Исходный отрывок:
__________

Это почти понял, хотя бы на одно мгновение, даже такой «средний человек», как Пилат.
Итак, Ты – царь? (Ты все-таки Царь?),
(Ио. 1, 37), —
повторяет он и настаивает, чтобы понять совсем. И слышит сказанный, или читает опять безмолвный, ответ Узника:
Я на то и родился и пришел в мир, – чтобы царствовать.
Понял Пилат почти, но не совсем: мелькнуло – пропало; было, как бы не было. «Царство Его не от мира сего – неземное, на земле невозможное, неопасное», – это понял Пилат уже не почти, а совсем, и, должно быть, успокоился, убедился окончательно, что перед ним не «злодей», не «бунтовщик», не «противник кесаря», а невинный «мечтатель», что-то вроде «Иудейского Орфея», безобидного, смешного и жалкого: такого казнить, все равно что ребенка. Понял это Пилат и, может быть, уже готовил в уме донесение в Рим: «в деле сем не нашел я ничего, кроме суеверия, темного и безмерного».[900]
Мытаря, блудницу и разбойника на кресте легче было полюбить Иисусу, чем «среднего человека», Пилата. Но если не полюбил, то, может быть, пожалел; предложил ему спасение за то, что он почти хотел Его спасти. Что-то сказал ему об истине, – что именно, мы не знаем, потому что слова, будто бы, Иисусовы:
всякий, кто от истины, слушает гласа Моего (Ио. 18, 37), —
слишком Иоанновы. Но ответ Пилата мы знаем с несомненной, исторической точностью; слышим его, как слышал Иисус; видим, как видел Он, в тонкой усмешке на бритых губах, страшную, как бы неземную, скуку, может быть ту самую, с какой будет смотреть Пилат на воду, мутнеющую от крови растворенных жил.[901]
Что есть истина? (Ио. 18, 38), —
в этом слове – «громовое чудо», как скажет Великий Инквизитор о трех Искушениях дьявола: «если бы слово это было бесследно утрачено, забыто, и надо было бы восстановить его, то вся премудрость земная могла ли бы изобрести хоть что-нибудь подобное?» О, конечно, не «среднего» ума человек говорит его, а тот, кто за ним: весь Рим – весь мир. Что, в самом деле, мог бы сказать весь мир самой Божественной Истине, призванной на суд его, как не это: «что есть истина?» Но, сколько бы ни спрашивал Пилат, Иисус молчит: уже не говорит, а делает. «Слово стало плотью», и всякое отныне слово человеческое с этим божественным деланием несоизмеримо. Он уже не говорящая, а Сущая Истина. «Что есть истина?» – на этот вечный вопрос мира сего – вечный ответ Сына человеческого: «Я».

__________

Перепишите отрывок о Пилате начиная со слов "Итак, Ты – царь?" и вплоть до слов "мир, – чтобы царствовать.", поменяв "Узника" на "Заключённого".

__________

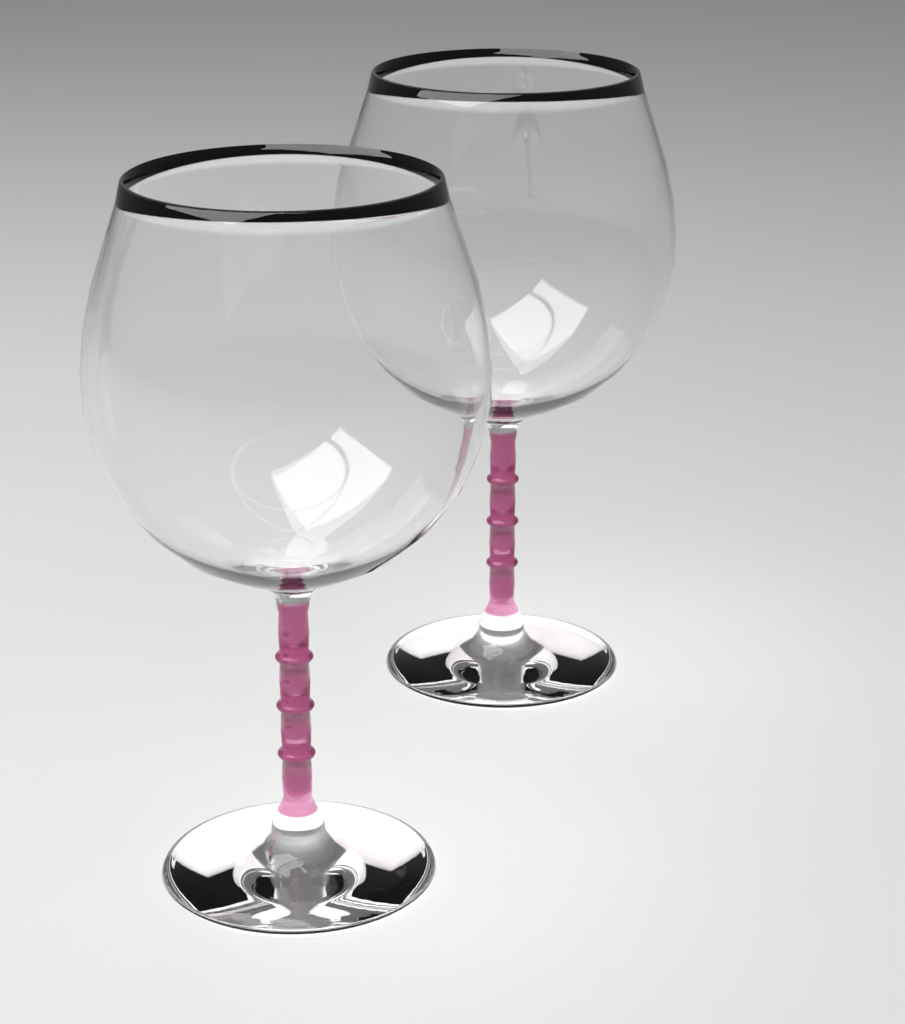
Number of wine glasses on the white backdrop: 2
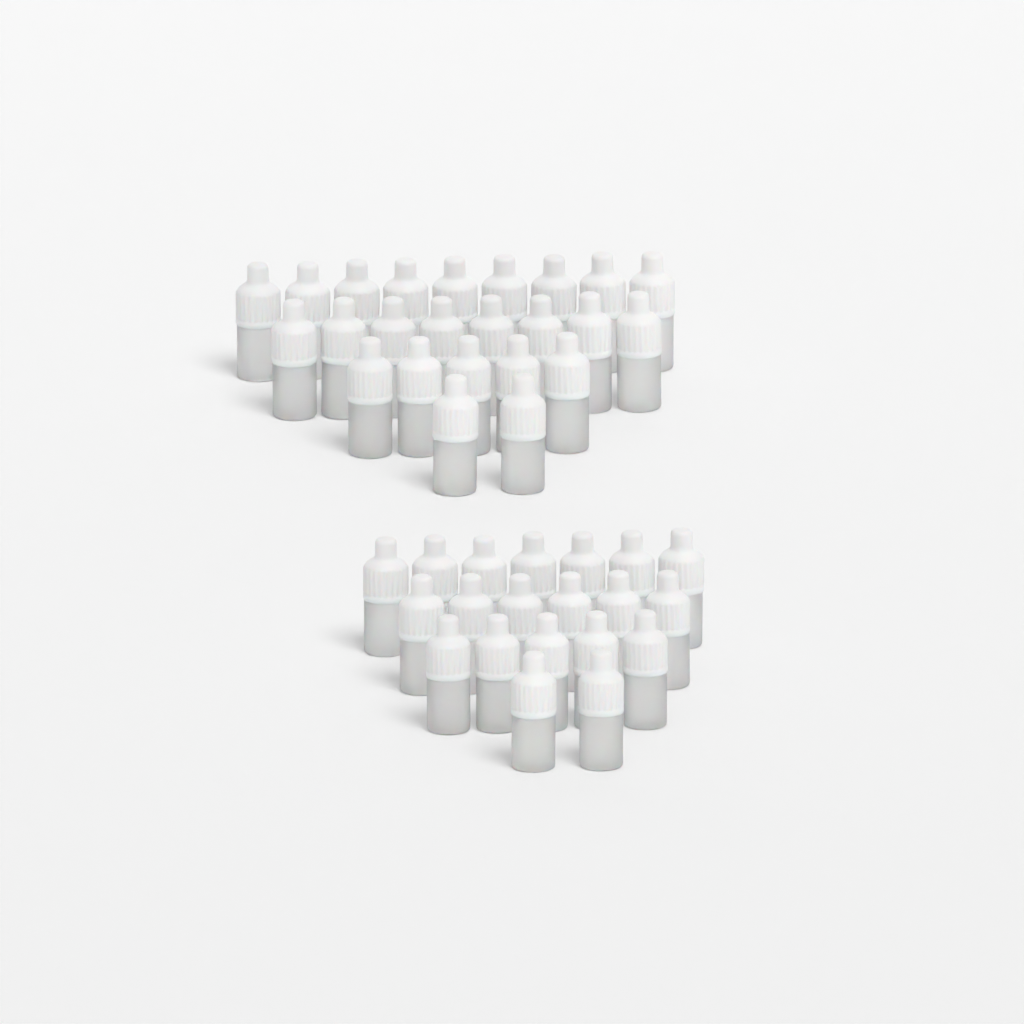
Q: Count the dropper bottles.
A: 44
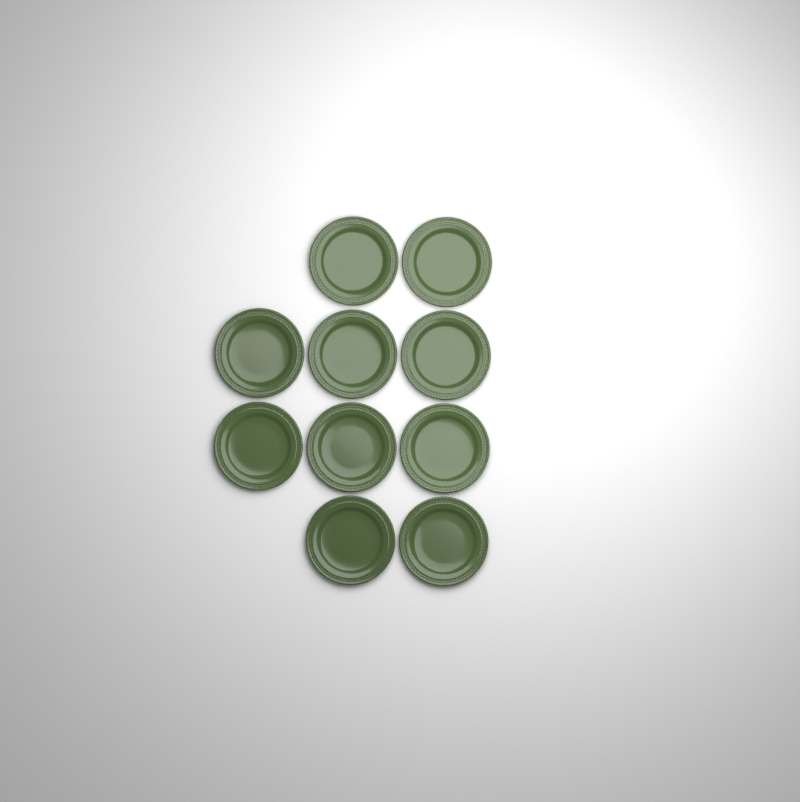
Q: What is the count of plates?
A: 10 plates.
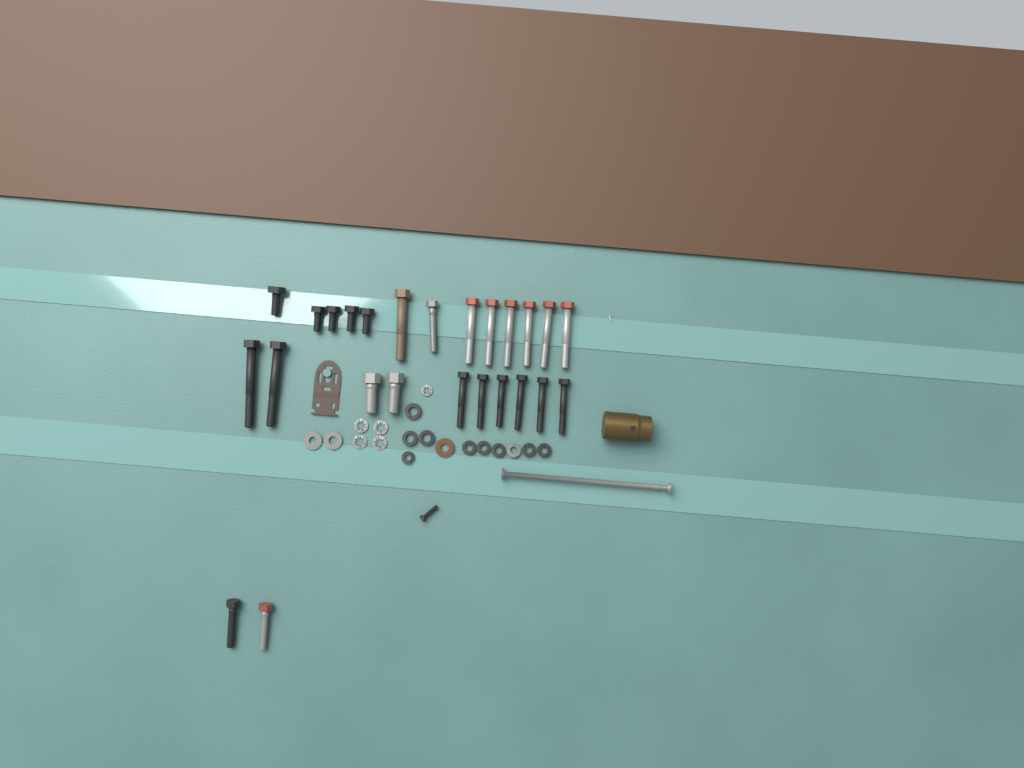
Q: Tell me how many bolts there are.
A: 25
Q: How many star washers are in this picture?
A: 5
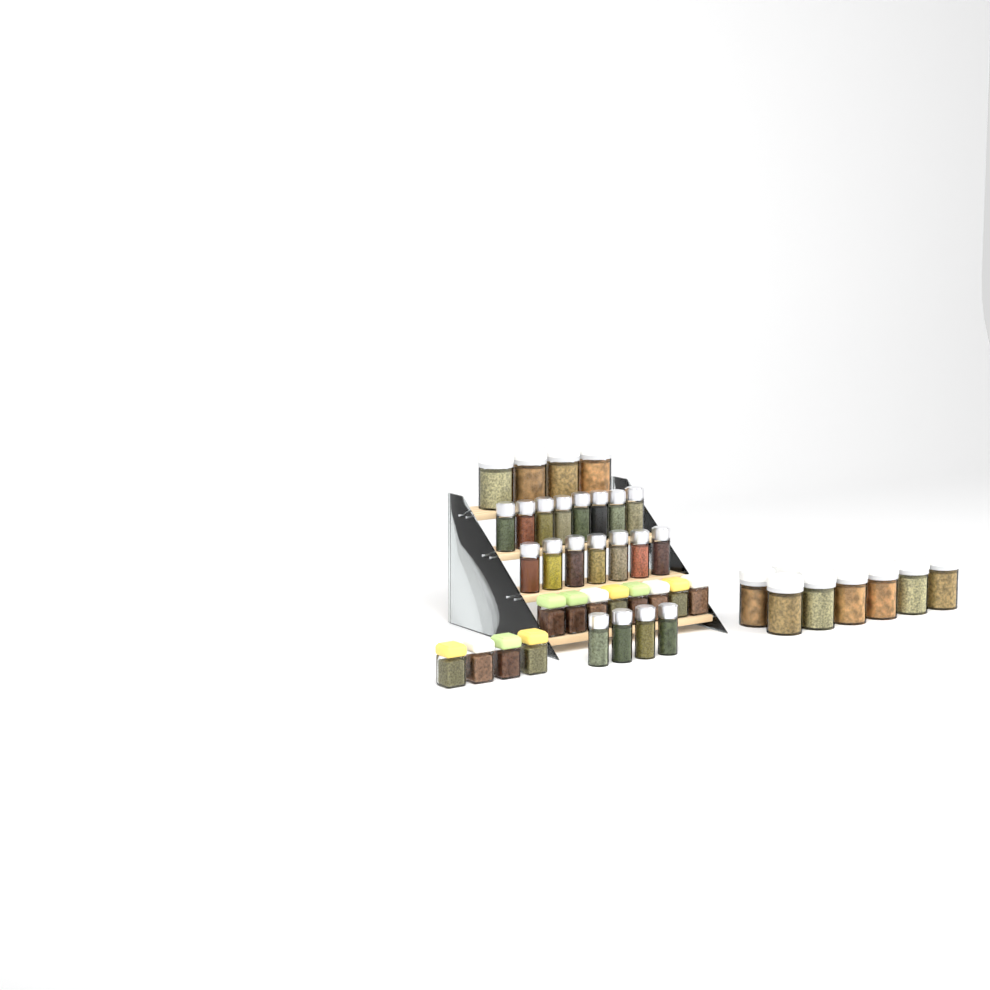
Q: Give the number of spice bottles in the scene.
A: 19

__________

Выполненное задание:
Итак, Ты – царь? (Ты все-таки Царь?),
(Ио. 1, 37), —
повторяет он и настаивает, чтобы понять совсем. И слышит сказанный, или читает опять безмолвный, ответ Заключённого:
Я на то и родился и пришел в мир, – чтобы царствовать.